Aby żadna z dzielnic nie została potraktowana gorzej, budżet partycypacyjny zostanie podzielona na cztery równe części – po 50 tysięcy złotych. Każda z nich będzie przypadać na jeden okręg wyborczy.

Jeśli inwestycje, proponowane przez mieszkańców, będą warte więcej, niż 50 tysięcy, o ich wyborze zadecyduje głosowanie w okręgach wyborczych – na zebraniach.

Co można zrobić za 50 tysięcy? Kupić i postawić ławki, zadbać o zieleń miejską, wzbogacić wyposażenie placu zabaw czy też zorganizować festyn.

Budżet partycypacyjny ma znaleźć się w przyszłym „normalnym” budzecie Karpacza. Ustalanie, na co zostanie wydany, rozpocznie się już wkrótce na zebraniach. Jak mówi zastępca burmistrza Karpacza Ryszard Rzepczyński, propozycje zgłoszone przez obywateli zostaną ocenione pod względem finansowym. Chodzi o dokonanie przybliżonego kosztorysu. Na kolejnych zebraniach ludzie zadecydują, co zostanie zrobione bądź zorganizowane za 50 tysięcy dla ich okręgu.

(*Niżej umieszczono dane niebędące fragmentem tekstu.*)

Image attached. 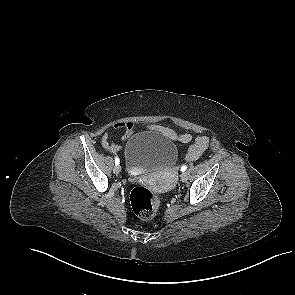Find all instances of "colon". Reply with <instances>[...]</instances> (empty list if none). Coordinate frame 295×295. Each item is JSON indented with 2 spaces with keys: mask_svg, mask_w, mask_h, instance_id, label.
I'll return each instance as SVG.
<instances>
[{
  "mask_svg": "<svg viewBox=\"0 0 295 295\" xmlns=\"http://www.w3.org/2000/svg\"><path fill=\"white\" fill-rule=\"evenodd\" d=\"M131 207L142 220L151 219L159 207L158 197L145 187H135L130 194Z\"/></svg>",
  "mask_w": 295,
  "mask_h": 295,
  "instance_id": "colon-1",
  "label": "colon"
}]
</instances>
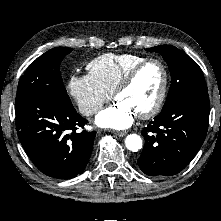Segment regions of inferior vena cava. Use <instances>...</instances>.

Pomysł budżetu partcypacyjnego Ryszard Rzepczyński znalazł w Brazylii, gdzie sprawdził się w miastach Sao Paolo i Porto Alegre. Ludzie nie protestowali później przeciwo czemuś, co sami postanowili, a przede wszystkim – poczuli się współdecydentami o publicznych pieniądzach. Dla zastępcy burmistrza to bardzo dobry i namacalny przykład budowy społeczeństwa obywatelskiego. Inna sprawa, że władze miasta, planując wielkie, strategiczne inwestycje, mogą nie dostrzegać potrzeb, wymagających znacznie niższych, wręcz drobnych nakładów.

- Przez dwadzieścia lat swojego istnienia samorząd lokalny stał się samorządem dla siebie, a nie dla mieszkańców, więc pora włączyć ludzi do bezpośredniego decydowania – mówi Ryszard Rzepczyński.